++++ Data to examine ++++

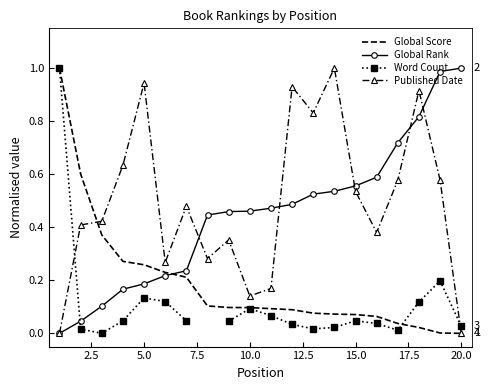

How many times do Global Score and Global Rank cross each other?

1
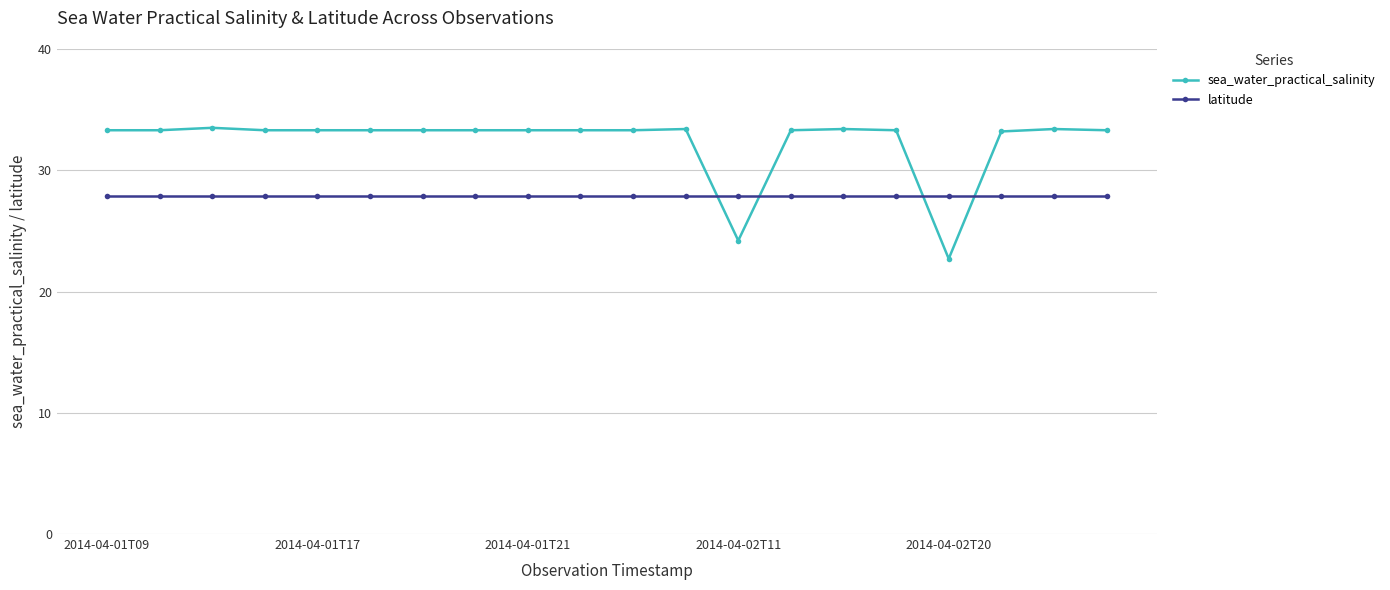

What is the value of the sea_water_practical_salinity point at the 14th from the left?

33.3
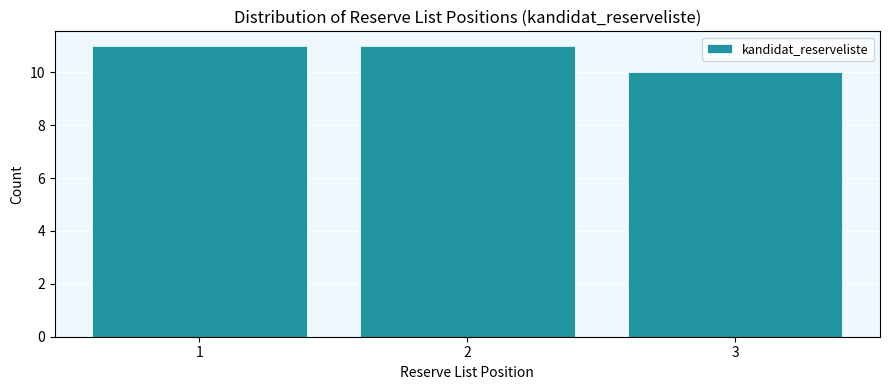

Reading left to right, list every bar in this chart as the range it spans on the x-axis followed by its height. The values are not printed on the chart, so give them approximately, as read against the axis.

0.5 to 1.5: 11
1.5 to 2.5: 11
2.5 to 3.5: 10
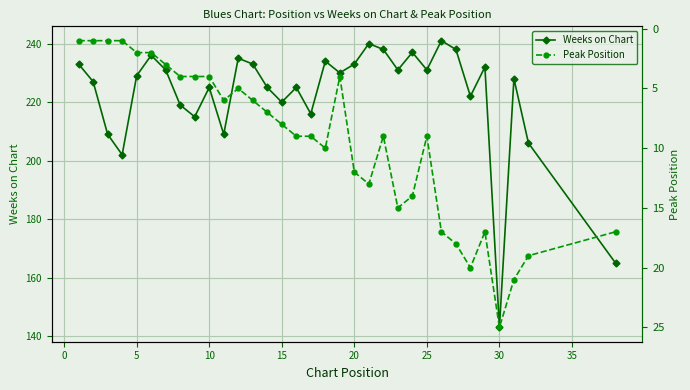

What is the minimum value for Weeks on Chart?

143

++++

● Task prompt
Convert all the entries above into a JSON list of strings, with one string for each line. Omit blank lines and the picture markers.

● The completed task
[
  "How many times do Global Score and Global Rank cross each other?",
  "1",
  "What is the value of the sea_water_practical_salinity point at the 14th from the left?",
  "33.3",
  "Reading left to right, list every bar in this chart as the range it spans on the x-axis followed by its height. The values are not printed on the chart, so give them approximately, as read against the axis.",
  "0.5 to 1.5: 11",
  "1.5 to 2.5: 11",
  "2.5 to 3.5: 10",
  "What is the minimum value for Weeks on Chart?",
  "143"
]